**Records provided**
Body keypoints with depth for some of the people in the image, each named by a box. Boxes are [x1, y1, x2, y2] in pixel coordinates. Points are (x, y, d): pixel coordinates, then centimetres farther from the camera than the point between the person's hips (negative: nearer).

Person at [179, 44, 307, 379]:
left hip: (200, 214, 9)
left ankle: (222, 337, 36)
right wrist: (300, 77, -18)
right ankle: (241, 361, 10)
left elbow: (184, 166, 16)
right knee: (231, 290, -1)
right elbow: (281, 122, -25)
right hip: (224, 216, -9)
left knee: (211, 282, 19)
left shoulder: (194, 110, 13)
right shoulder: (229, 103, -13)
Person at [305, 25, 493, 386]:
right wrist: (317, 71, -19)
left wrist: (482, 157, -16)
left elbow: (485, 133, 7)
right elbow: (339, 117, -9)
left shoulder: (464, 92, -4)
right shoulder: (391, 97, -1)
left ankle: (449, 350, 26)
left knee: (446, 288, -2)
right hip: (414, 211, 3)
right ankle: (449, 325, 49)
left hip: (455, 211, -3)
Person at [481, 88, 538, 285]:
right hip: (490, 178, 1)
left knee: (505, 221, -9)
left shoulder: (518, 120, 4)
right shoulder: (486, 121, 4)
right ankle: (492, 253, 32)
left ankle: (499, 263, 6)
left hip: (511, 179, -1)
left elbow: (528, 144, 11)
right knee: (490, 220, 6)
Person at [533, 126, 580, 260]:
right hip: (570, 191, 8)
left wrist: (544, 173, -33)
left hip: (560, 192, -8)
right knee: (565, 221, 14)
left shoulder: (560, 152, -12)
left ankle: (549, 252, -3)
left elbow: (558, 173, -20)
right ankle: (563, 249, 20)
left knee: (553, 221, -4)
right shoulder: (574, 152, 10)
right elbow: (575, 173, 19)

**What to produce**
Could you rewrite all the rows above as a numbered list, skipping any blank lines?

**Exercise output**
1. Body keypoints with depth for some of the people in the image, each named by a box. Boxes are [x1, y1, x2, y2] in pixel coordinates. Points are (x, y, d): pixel coordinates, then centimetres farther from the camera than the point between the person's hips (negative: nearer).
2. Person at [179, 44, 307, 379]:
3. left hip: (200, 214, 9)
4. left ankle: (222, 337, 36)
5. right wrist: (300, 77, -18)
6. right ankle: (241, 361, 10)
7. left elbow: (184, 166, 16)
8. right knee: (231, 290, -1)
9. right elbow: (281, 122, -25)
10. right hip: (224, 216, -9)
11. left knee: (211, 282, 19)
12. left shoulder: (194, 110, 13)
13. right shoulder: (229, 103, -13)
14. Person at [305, 25, 493, 386]:
15. right wrist: (317, 71, -19)
16. left wrist: (482, 157, -16)
17. left elbow: (485, 133, 7)
18. right elbow: (339, 117, -9)
19. left shoulder: (464, 92, -4)
20. right shoulder: (391, 97, -1)
21. left ankle: (449, 350, 26)
22. left knee: (446, 288, -2)
23. right hip: (414, 211, 3)
24. right ankle: (449, 325, 49)
25. left hip: (455, 211, -3)
26. Person at [481, 88, 538, 285]:
27. right hip: (490, 178, 1)
28. left knee: (505, 221, -9)
29. left shoulder: (518, 120, 4)
30. right shoulder: (486, 121, 4)
31. right ankle: (492, 253, 32)
32. left ankle: (499, 263, 6)
33. left hip: (511, 179, -1)
34. left elbow: (528, 144, 11)
35. right knee: (490, 220, 6)
36. Person at [533, 126, 580, 260]:
37. right hip: (570, 191, 8)
38. left wrist: (544, 173, -33)
39. left hip: (560, 192, -8)
40. right knee: (565, 221, 14)
41. left shoulder: (560, 152, -12)
42. left ankle: (549, 252, -3)
43. left elbow: (558, 173, -20)
44. right ankle: (563, 249, 20)
45. left knee: (553, 221, -4)
46. right shoulder: (574, 152, 10)
47. right elbow: (575, 173, 19)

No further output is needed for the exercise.